Exercise brief: Where does the word "lines" occur in the entries below? Copy every line that has it.

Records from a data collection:
= = = = =

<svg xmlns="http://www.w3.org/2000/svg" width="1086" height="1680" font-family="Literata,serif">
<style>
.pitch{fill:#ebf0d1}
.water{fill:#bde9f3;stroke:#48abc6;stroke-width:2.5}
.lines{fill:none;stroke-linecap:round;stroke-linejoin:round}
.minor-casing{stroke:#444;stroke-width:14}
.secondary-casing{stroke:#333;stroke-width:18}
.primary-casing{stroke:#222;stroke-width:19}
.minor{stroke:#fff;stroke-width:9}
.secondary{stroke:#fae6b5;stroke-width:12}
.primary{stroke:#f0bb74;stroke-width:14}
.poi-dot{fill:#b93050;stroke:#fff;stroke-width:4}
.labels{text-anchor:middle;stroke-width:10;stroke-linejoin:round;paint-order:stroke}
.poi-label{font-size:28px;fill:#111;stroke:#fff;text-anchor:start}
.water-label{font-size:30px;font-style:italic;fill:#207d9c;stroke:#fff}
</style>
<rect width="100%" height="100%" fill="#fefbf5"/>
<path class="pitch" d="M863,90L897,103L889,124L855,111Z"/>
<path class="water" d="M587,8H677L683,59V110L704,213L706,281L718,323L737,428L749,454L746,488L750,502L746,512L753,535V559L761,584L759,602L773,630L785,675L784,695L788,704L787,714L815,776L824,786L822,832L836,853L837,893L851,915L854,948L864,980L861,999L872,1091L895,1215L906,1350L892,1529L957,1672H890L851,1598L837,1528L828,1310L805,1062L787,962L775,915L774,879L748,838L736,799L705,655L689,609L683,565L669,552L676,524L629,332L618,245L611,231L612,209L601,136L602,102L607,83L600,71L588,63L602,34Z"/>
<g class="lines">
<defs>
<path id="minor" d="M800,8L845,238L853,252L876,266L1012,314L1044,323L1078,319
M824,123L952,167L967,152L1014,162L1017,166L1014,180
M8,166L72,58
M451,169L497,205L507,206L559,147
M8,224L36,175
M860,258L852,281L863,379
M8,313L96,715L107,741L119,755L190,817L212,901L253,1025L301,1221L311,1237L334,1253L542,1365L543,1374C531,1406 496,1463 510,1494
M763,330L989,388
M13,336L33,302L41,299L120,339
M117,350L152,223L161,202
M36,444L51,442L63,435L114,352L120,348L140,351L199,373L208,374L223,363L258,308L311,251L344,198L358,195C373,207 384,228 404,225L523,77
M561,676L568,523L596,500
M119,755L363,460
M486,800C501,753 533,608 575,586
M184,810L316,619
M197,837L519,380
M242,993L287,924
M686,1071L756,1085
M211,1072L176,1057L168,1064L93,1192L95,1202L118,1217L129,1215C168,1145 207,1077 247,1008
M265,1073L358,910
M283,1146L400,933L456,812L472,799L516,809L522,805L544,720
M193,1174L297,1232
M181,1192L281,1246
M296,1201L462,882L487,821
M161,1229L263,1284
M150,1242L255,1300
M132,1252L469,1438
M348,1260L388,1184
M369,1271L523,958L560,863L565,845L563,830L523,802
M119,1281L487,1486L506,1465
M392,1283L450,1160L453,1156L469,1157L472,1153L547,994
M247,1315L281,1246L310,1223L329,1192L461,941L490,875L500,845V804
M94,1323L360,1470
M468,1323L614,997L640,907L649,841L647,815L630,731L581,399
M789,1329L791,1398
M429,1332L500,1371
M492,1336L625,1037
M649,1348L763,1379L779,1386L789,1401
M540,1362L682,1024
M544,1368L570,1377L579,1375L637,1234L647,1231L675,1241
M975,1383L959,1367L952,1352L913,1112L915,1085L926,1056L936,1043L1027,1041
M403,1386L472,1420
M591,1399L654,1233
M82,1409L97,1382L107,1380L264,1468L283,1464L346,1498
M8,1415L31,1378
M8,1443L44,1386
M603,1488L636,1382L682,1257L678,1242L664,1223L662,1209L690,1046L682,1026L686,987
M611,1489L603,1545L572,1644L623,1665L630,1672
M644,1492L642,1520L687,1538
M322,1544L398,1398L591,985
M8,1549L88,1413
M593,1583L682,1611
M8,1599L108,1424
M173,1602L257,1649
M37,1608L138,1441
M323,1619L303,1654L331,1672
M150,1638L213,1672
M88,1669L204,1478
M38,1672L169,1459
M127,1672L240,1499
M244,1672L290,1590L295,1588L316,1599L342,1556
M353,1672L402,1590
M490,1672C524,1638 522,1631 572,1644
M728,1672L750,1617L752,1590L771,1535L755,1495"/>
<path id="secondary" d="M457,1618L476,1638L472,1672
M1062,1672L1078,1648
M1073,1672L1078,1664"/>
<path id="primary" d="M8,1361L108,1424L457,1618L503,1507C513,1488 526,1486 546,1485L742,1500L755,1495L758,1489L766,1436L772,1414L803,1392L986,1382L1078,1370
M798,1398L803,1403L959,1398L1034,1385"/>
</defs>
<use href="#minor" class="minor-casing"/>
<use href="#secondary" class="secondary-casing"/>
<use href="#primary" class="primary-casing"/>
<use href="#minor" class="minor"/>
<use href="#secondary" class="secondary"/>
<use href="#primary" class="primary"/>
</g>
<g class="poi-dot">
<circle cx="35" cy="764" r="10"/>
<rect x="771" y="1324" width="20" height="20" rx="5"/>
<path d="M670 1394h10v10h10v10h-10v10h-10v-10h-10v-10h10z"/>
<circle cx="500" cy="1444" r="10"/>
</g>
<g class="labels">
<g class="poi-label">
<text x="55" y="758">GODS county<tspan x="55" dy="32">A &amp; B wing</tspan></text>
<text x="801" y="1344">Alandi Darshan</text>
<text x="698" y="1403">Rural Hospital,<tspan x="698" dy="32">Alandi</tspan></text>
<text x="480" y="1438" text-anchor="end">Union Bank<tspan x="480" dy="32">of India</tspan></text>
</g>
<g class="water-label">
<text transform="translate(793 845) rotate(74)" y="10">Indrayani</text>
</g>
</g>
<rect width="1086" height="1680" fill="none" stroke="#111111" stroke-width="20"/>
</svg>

= = = = =

Solution for this task:
.lines{fill:none;stroke-linecap:round;stroke-linejoin:round}
<g class="lines">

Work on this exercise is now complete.